Savings of £4.588 million have been found so far which is  37 per cent of the total £12.296million required.

Cllr Davies, added:  “It is important to note that efficiency savings will be accounted for when they have been delivered and we maintain this approach to ensure a prudent position.”

“The revenue reserves held at the beginning of the year totalled £40.3million with £9.7million held in the General Reserve and Specific and ring-fenced reserves of £27.4million.

“The planned use of reserves to support the overall revenue budget during the year excluding School and Housing Revenue Account (HRA) is £9.9million.”

Cllr Davies, added: “Based on the projections the overspend position would be financed from the general fund reserve, with the assurance around the delivery of savings the impact of the general fund would be £4.860million.”

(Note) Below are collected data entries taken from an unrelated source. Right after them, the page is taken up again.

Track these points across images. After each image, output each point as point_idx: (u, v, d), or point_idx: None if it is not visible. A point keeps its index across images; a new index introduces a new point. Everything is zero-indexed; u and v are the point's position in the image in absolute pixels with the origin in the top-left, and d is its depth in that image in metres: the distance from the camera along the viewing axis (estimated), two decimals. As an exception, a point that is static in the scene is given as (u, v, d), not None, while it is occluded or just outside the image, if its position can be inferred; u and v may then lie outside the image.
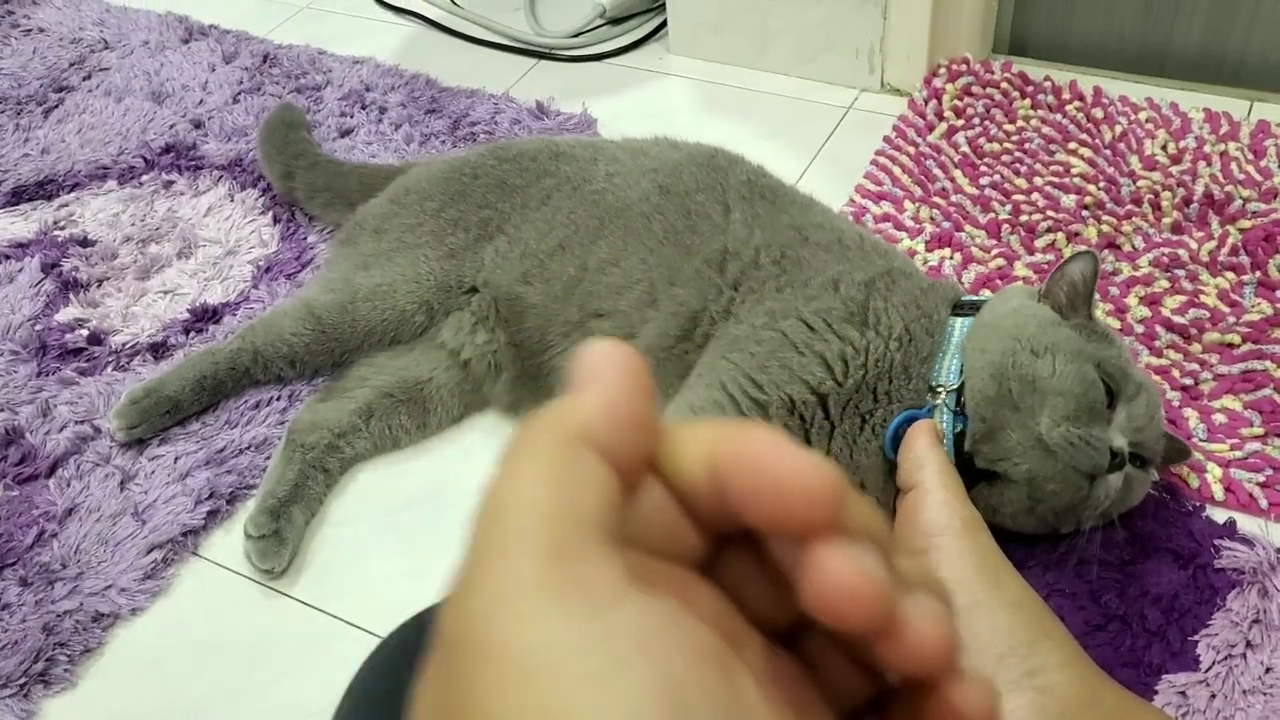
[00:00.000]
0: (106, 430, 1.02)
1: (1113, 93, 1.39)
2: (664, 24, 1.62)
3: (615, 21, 1.67)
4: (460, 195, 1.07)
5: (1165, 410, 0.98)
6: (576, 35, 1.64)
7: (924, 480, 0.75)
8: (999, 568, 0.70)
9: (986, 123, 1.36)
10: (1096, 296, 0.91)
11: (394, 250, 1.07)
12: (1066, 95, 1.39)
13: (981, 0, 1.45)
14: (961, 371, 0.82)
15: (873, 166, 1.32)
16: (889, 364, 0.83)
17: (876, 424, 0.82)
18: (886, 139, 1.36)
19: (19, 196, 1.36)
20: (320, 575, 0.93)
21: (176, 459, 1.00)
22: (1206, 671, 0.78)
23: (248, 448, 1.01)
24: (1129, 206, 1.21)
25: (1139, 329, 1.06)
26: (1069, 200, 1.22)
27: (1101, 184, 1.25)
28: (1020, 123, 1.36)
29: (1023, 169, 1.28)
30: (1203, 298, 1.09)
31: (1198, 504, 0.90)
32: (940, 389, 0.81)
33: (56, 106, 1.54)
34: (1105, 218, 1.20)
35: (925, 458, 0.76)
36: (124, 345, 1.13)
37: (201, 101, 1.52)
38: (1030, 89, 1.40)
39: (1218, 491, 0.91)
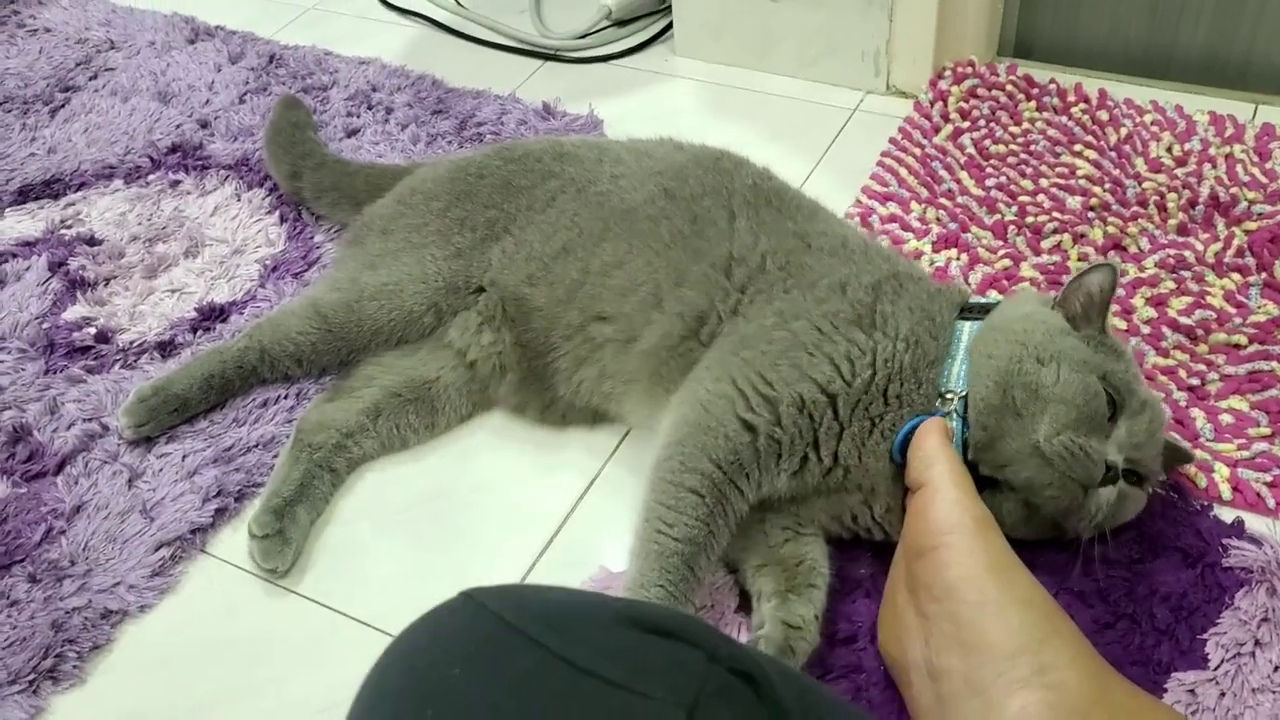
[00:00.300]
0: (114, 428, 1.02)
1: (1118, 95, 1.40)
2: (670, 26, 1.63)
3: (621, 23, 1.68)
4: (466, 195, 1.07)
5: (1172, 410, 0.98)
6: (582, 37, 1.65)
7: (934, 478, 0.75)
8: (1010, 565, 0.70)
9: (992, 125, 1.36)
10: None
11: (400, 250, 1.07)
12: (1072, 98, 1.40)
13: (987, 3, 1.46)
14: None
15: (879, 168, 1.32)
16: (897, 366, 0.82)
17: (885, 428, 0.82)
18: (893, 140, 1.36)
19: (26, 195, 1.36)
20: (328, 572, 0.93)
21: (184, 457, 1.00)
22: (1215, 670, 0.78)
23: (255, 446, 1.01)
24: (1134, 208, 1.22)
25: (1145, 330, 1.06)
26: (1075, 202, 1.22)
27: (1107, 185, 1.25)
28: (1026, 125, 1.36)
29: (1028, 171, 1.29)
30: (1209, 299, 1.09)
31: (1206, 503, 0.90)
32: (950, 395, 0.81)
33: (63, 106, 1.54)
34: (1111, 219, 1.20)
35: (935, 455, 0.76)
36: (131, 344, 1.13)
37: (208, 102, 1.52)
38: (1035, 91, 1.41)
39: (1225, 491, 0.91)
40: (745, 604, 0.86)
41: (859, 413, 0.82)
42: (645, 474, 0.84)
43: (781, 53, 1.53)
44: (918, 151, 1.33)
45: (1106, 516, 0.78)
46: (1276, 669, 0.77)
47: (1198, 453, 0.94)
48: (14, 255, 1.25)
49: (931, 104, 1.39)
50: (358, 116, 1.48)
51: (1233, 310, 1.08)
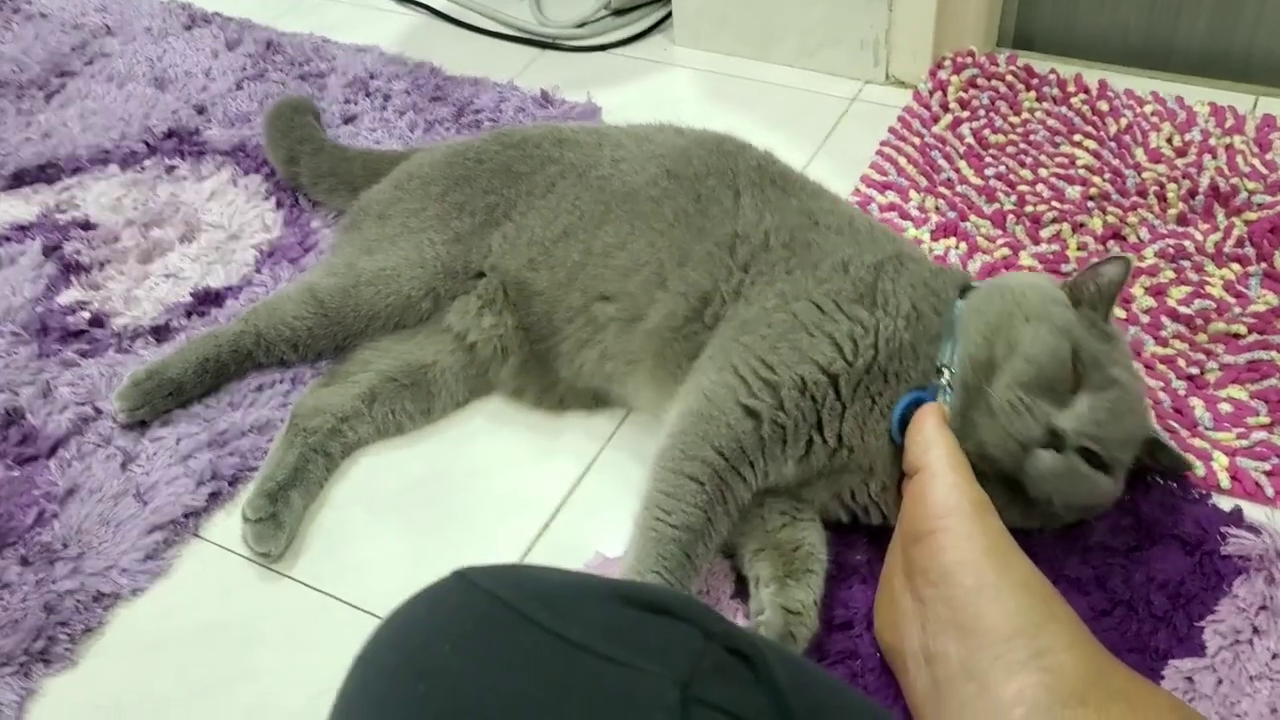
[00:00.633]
0: (108, 411, 1.02)
1: (1118, 87, 1.39)
2: (669, 15, 1.62)
3: (620, 12, 1.67)
4: (464, 180, 1.07)
5: (1171, 399, 0.98)
6: (581, 25, 1.64)
7: (931, 462, 0.75)
8: (1007, 549, 0.70)
9: (991, 114, 1.36)
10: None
11: (397, 235, 1.06)
12: (1072, 88, 1.39)
13: (987, -7, 1.45)
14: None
15: (878, 157, 1.31)
16: (899, 344, 0.82)
17: (885, 406, 0.82)
18: (892, 130, 1.36)
19: (20, 180, 1.35)
20: (321, 556, 0.92)
21: (178, 440, 0.99)
22: (1213, 657, 0.77)
23: (250, 430, 1.01)
24: (1134, 198, 1.21)
25: (1145, 319, 1.06)
26: (1074, 191, 1.22)
27: (1107, 175, 1.24)
28: (1025, 115, 1.36)
29: (1028, 160, 1.28)
30: (1208, 288, 1.09)
31: (1204, 492, 0.89)
32: (945, 368, 0.81)
33: (58, 91, 1.53)
34: (1111, 209, 1.20)
35: (933, 439, 0.76)
36: (126, 328, 1.12)
37: (204, 88, 1.51)
38: (1035, 81, 1.40)
39: (1224, 479, 0.91)
40: (741, 590, 0.86)
41: (861, 392, 0.82)
42: (648, 464, 0.83)
43: (781, 42, 1.52)
44: (917, 141, 1.32)
45: (1056, 490, 0.76)
46: (1274, 657, 0.77)
47: (1197, 441, 0.94)
48: (8, 239, 1.24)
49: (931, 94, 1.39)
50: (355, 104, 1.47)
51: (1232, 300, 1.07)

A number of services have been flagged up as RED, meaning that they are at a critical risk of not balancing their books,

One of the services that is having an impact of the budget is Children’s Services, with its budget now expected to go over £5.276million by a further £1.375million.

The report says that many posts in the department are still being covered by agency staff at a higher cost if this continues it would add nearly an extra £1million  to its budget.

A projected overspend of over £2million is also expected in the Highways, Transport and 
Recycling Departments.

This is being partly blamed on the continual rise of fuel costs.

Changes to the way Council Tax has been collected where a premium of 50 per cent has been charged on properties that are periodically occupied, ie holiday homes/second homes and long-term empty properties is supposed to have collected an extra £700,000 for Central Activities.

It had been thought that the changes would make £1million for the department, which is now projected to end the financial year £1.3million over budget.

Head of Financial Services, Jane Thomas said: “The position projected at the end of July reports a higher level of projected expenditure than that reported for June and although some assurance has been provided that savings for some directorates will be delivered the overall positions remains in an overspend position.”